箱根駅伝4連覇を果たした駒大、王者のマインドは引き継がれる。「部員全員が勝ちたい思いを共有し、誰が変わっても戦える状態に」
まもなく第100回箱根駅伝が開催されます。昨年まではコロナの影響で叶わなかった沿道での応援も、今年から解禁になりました。これまでさまざまなドラマが繰り広げられてきた箱根駅伝。記念すべき第100回を前に、これまでの箱根駅伝でのエピソードを紹介します。今回は、2002~05年に4連覇を果たした駒澤大学のエピソードです。当時の主将、田中宏樹選手は「4連覇は駒大がチームとして成し遂げたことで、たまたま僕が走ったというだけ」と言っていて――。 【表】駒大4連覇(2002~05年)に貢献した主な選手 * * * * * * * ◆去年までは先輩に、今年は後輩に 2005年1月、箱根駅伝で駒大が史上5校目の4連覇を成し遂げた直後のことだ。主将として祝勝会で壇上に立った田中宏樹は、快挙に沸く約1000人のOBたちを前に、こう語ったことを鮮明に覚えている。 「去年までは先輩方に勝たせていただきました。そして今年は、後輩に勝たせてもらいました」。用意していたわけではなく自然に、心の底から出た言葉だった。 田中は箱根に4度出場し、その全ての大会で頂点に立った希有な選手だ。4連覇した駒大では田中と塩川雄也の2人だけ。99回の箱根の歴史を見渡しても、4連覇以上を果たした日大、中大(6連覇)、日体大(5連覇)、順大、青学大を合わせた6校で14人しかいない快挙だ。 だが、田中はその事実を走り終えてしばらくしてから知った。両親が教えてくれたが、そう聞いてもそのこと自体、それほど重要とも思わなかった。 「3年と4年で4区を走らせてもらい、2年連続で区間賞を獲得しました。これは僕の記録なのでうれしかった。でも、4連覇は駒大がチームとして成し遂げたことで、たまたま僕が走ったというだけ。駒大の力だと思います」。 当時からそう思っていたから、祝勝会で先輩、後輩への感謝が口をついたのだと考えている。
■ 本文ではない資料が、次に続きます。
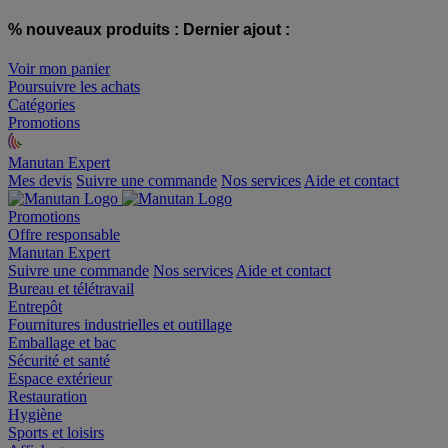
% nouveaux produits :
Dernier ajout :
Voir mon panier
Poursuivre les achats
Catégories
Promotions
Manutan Expert
offre reconditionnée
Mes devis
Suivre une commande
Nos services
Aide et contact
Promotions
Offre responsable
Manutan Expert
Suivre une commande
Nos services
Aide et contact
Bureau et télétravail
Entrepôt
Fournitures industrielles et outillage
Emballage et bac
Sécurité et santé
Espace extérieur
Restauration
Hygiène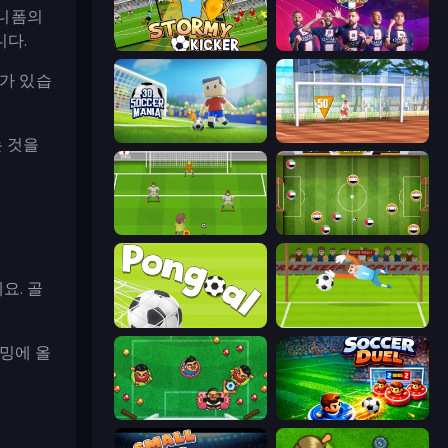
유니폼의
니다.
Stormy Kicker
PSG Soccer Freestyle
치가 있습
3D Soccer Mania
Street Freekick 3D
 것을
.
Drop Kick: World Cup
Soccer Challenge
요. 골
Pongoal
Penalty Superstar
밍에 올
Foot Chinko: Russia 2018
Soccer Duel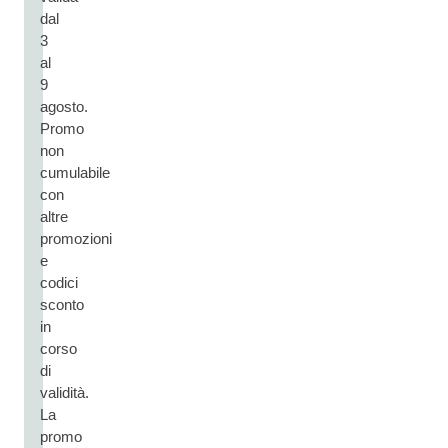
dal
3
al
9
agosto.
Promo
non
cumulabile
con
altre
promozioni
e
codici
sconto
in
corso
di
validità.
La
promo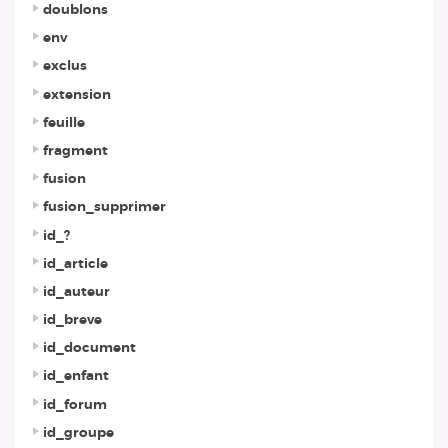
doublons
env
exclus
extension
feuille
fragment
fusion
fusion_supprimer
id_?
id_article
id_auteur
id_breve
id_document
id_enfant
id_forum
id_groupe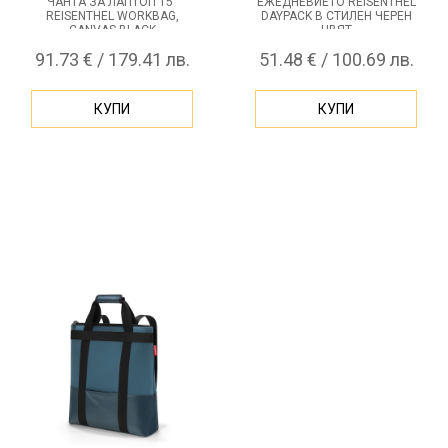
ЧАНТА ЗА ЛАПТОП 15"
ЕЖЕДНЕВИЕТО REISENTHEL
REISENTHEL WORKBAG,
DAYPACK В СТИЛЕН ЧЕРЕН
CANVAS BLACK
ЦВЯТ
91.73 € / 179.41 лв.
51.48 € / 100.69 лв.
КУПИ
КУПИ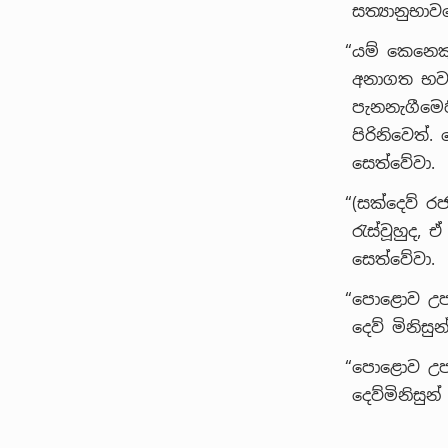
සත්‍යානුභා
“යම් කෙනෙකු
අනාගත භවයෙ
පැනනැගීමෙ
පිරිනිවෙත්
සෙත්වේවා.
“(සක්දෙව් 
රැස්වූහුද, 
සෙත්වේවා.
“පොළොව උපන
දෙව් මිනිස
“පොළොව උපන්
දෙව්මිනිසු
◆先輩が主導して指導 駒大は1995年に大八木弘明がコーチに就任。2000年に初の総合優勝を果たした伸び盛りのチームだった。 連覇を狙った01年は順大に敗れて準優勝。田中が岡山・倉敷高から駒大に進んだのは、その直後の春だ。 高校時代は無名の存在だったが、ロードで単独走を得意としていた。そして、当時の駒大は駅伝強化のために、そんなタイプの選手が集まっていた。「チーム全体にまた箱根で勝ちたいという空気が充満していた」と田中は振り返る。 指導に情熱がほとばしる大八木コーチのもと、各学年や寮の各部屋にリーダーがいた。誰もが優勝の喜びをまた味わうために、普段は仲が良くても、練習から目の色が変わった。 練習で気持ちが入らない様子が少しでもあると、コーチよりも先に先輩が主導してミーティングを開き、「こんなんじゃだめだ」と後輩を叱咤した。 寮の1階にあった監督室からは、誰かが叱責を受ける声が聞こえたこともあったが、重苦しい雰囲気を部屋に持ち帰る選手はいなかった。全ては強くなるために。指導者も選手もそれを当たり前と捉え、チームとして一つの方向を向いていた。 02年に2度目の総合優勝。引き締まったチームの雰囲気は伝統として受け継がれた。04年に3連覇しても、チームの空気がたるむことも、連覇へのプレッシャーに苦しむこともなかった。田中も、先輩がしてくれたことを、後輩にするように心がけた。